Francisco was joined by dozens of Portlanders whose lives and families are directly affected by not earning paid sick time when they work.

One woman shared a common struggle: her husband has worked for the same employer for 15 years yet has never been allowed to earn a paid sick day. She described times when recovering from the flu or caring for a sick child led to financial challenges — and fear of losing his job.

In the Portland area, four in 10 private-sector workers do not earn a paid sick day. When you focus on low-wage workers (those least able to afford unpaid time off when sick), an incredible eight in 10 nationally don’t earn a day.

Yet we all get sick. And working sick isn’t good for any of us — not our own health, not our co-workers, not our customers, not school kids, not classmates, not teachers, not bottom lines, not Portland.

Workers of color are especially affected. According to the Institute for Women’s Policy Research, 42 percent of black workers and 57 percent of Latino workers in the Portland area’s private-sector workplaces do not earn a paid sick day — compared to 39 percent of white workers.

More than 40,000 workers of color in our “city that works” earn zero paid sick days. So when they’re sick or need to go to the doctor or have to care for a sick child, they’re confronted with an impossible choice of working sick or foregoing precious income, and at times even face reprisals and unemployment.

That’s a situation we shouldn’t put any Portlander in, especially those least able to afford lost wages. The 27 percent of people of color in Multnomah County who live in poverty surely can’t afford it. People working minimum-wage jobs can’t afford it.

Job-protected paid sick days are an important tool to enable our families to be responsible employees, reliable providers, and good caregivers.

Some will say that supporting our workers and protecting our community’s health in this way is anti-business.

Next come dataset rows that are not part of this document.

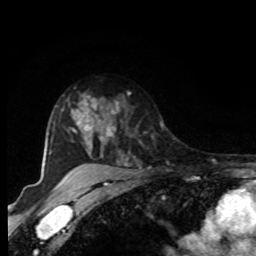
Breast MRI, one axial slice. Cropped to one breast. Dynamic contrast-enhanced series, time point 2 of 8 at this slice position (early post-contrast). 1.5 T. TE 4.2 ms, TR 7 ms. 256 × 256 image matrix, field of view 165 × 165 mm. Female patient.
Annotated regions visible in this slice (semi-automatically segmented with operator editing):
- enhancing-tissue mask used for the functional tumour volume (all voxels passing the contrast-enhancement thresholds inside the analysis volume; usually the tumour): box from (x=94, y=99) to (x=123, y=147) px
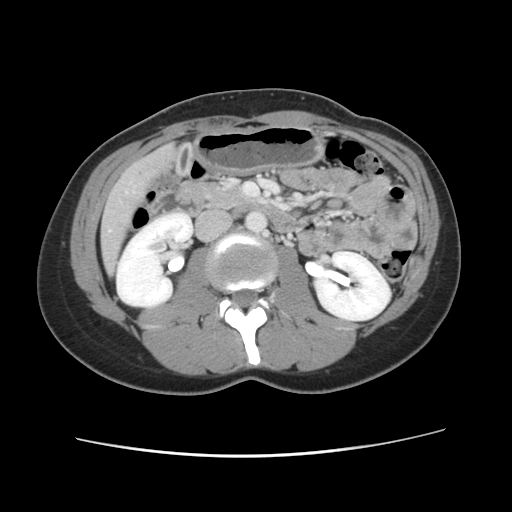
Contrast-enhanced abdominal CT, one axial slice. 120 kVp. Intravenous contrast given. Soft-tissue window (W 400 / L 40 HU). 512 × 512 image matrix, field of view 339 × 339 mm. From the clinical record (not read from this slice): patient: female, age 35 years at operation; diagnosis: colorectal cancer liver metastases, imaged before liver resection; multiple liver metastases: yes; largest metastasis: 4.5 cm.
Structures marked on this image (expert manual segmentation):
- liver: bounding box (x1, y1, x2, y2) in pixels: (101, 147, 175, 274)
- planned liver remnant (the part of the liver to remain after resection): (102, 244, 117, 275)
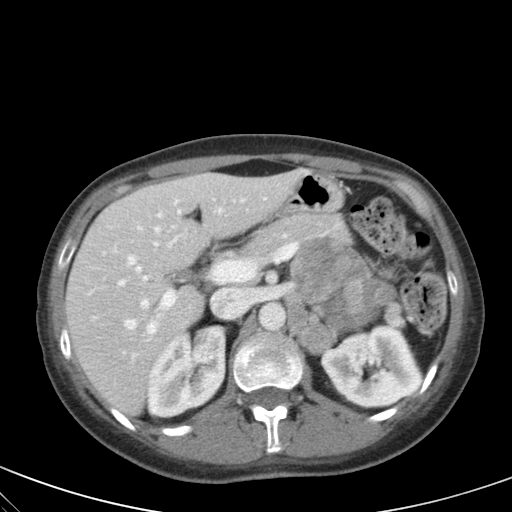
Contrast-enhanced abdominal CT, one axial slice; position 34 of 59 along the scan axis; intravenous contrast given; soft-tissue window (W 400 / L 40 HU); 4 mm slice thickness; 512 × 512 image matrix. Female patient, age 28 years. Case-level facts recorded for this patient, not image findings: diagnosis: adrenocortical carcinoma; tumour side: left adrenal; tumour size at pathology: 7 cm; Ki-67 index: 40 %; stage (as recorded): 4.
Annotated regions visible in this slice (semi-automatic segmentation, software-assisted and operator-edited):
- mass: bounding box <292,238,394,332> (left, top, right, bottom; pixels)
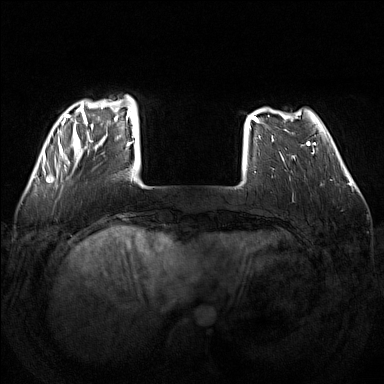
Breast MRI (dynamic contrast-enhanced), one axial slice; slice 33 of 160 in the series (ordered by position); dynamic contrast-enhanced series, time point 2 of 7 at this slice position (early post-contrast); 1.5 T; TE 1.8 ms, TR 5 ms; 1 mm slice thickness; 384 × 384 image matrix, field of view 340 × 340 mm. Female patient.
Structures marked on this image (semi-automatically segmented with operator editing):
- enhancing-tissue mask used for the functional tumour volume (all voxels passing the contrast-enhancement thresholds inside the analysis volume; usually the tumour): bounding box [x1, y1, x2, y2] px = [55, 95, 135, 171]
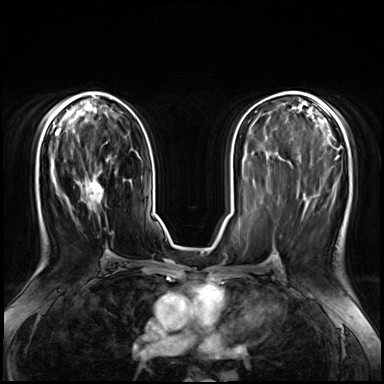
Breast MRI (dynamic contrast-enhanced), one axial slice; dynamic contrast-enhanced series, time point 2 of 8 at this slice position (early post-contrast); 3 T; TE 1.4 ms, TR 4.3 ms; 2.5 mm slice thickness; 384 × 384 image matrix, field of view 360 × 360 mm. Female patient.
Annotated regions visible in this slice (semi-automatic segmentation, software-assisted and operator-edited):
- enhancing-tissue mask used for the functional tumour volume (all voxels passing the contrast-enhancement thresholds inside the analysis volume; usually the tumour): bounding box (x1, y1, x2, y2) in pixels: (70, 179, 113, 262)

Quite the contrary, in fact. A community standard for earned sick days would help businesses reduce costly turnover and improve worker productivity, as we’ve learned from San Francisco’s five-year-old policy.

Many Portland business owners support paid sick days and remark that when they respond to the needs of their employees, they experience a more productive and healthy workplace and turnover costs go down.

The bottom line is that we all get sick. But we don’t all have the time we need to recover from illness or see the doctor or care for our sick children.

In this economy, Portlanders need fair and reasonable labor standards that help them keep their jobs, support their families, maintain their health, and stay out of poverty.

We add our voices to those of the workers who rallied at City Hall this week to ask city commissioners to take a small step — with big results — toward a more equitable and healthy local economy.

Kayse Jama is executive director of the Center for Intercultural Organizing. Midge Purcell is director of

advocacy and public policy for the Urban League. Joseph Santos-Lyons is development and policy director of the Asian Pacific American Network of Oregon.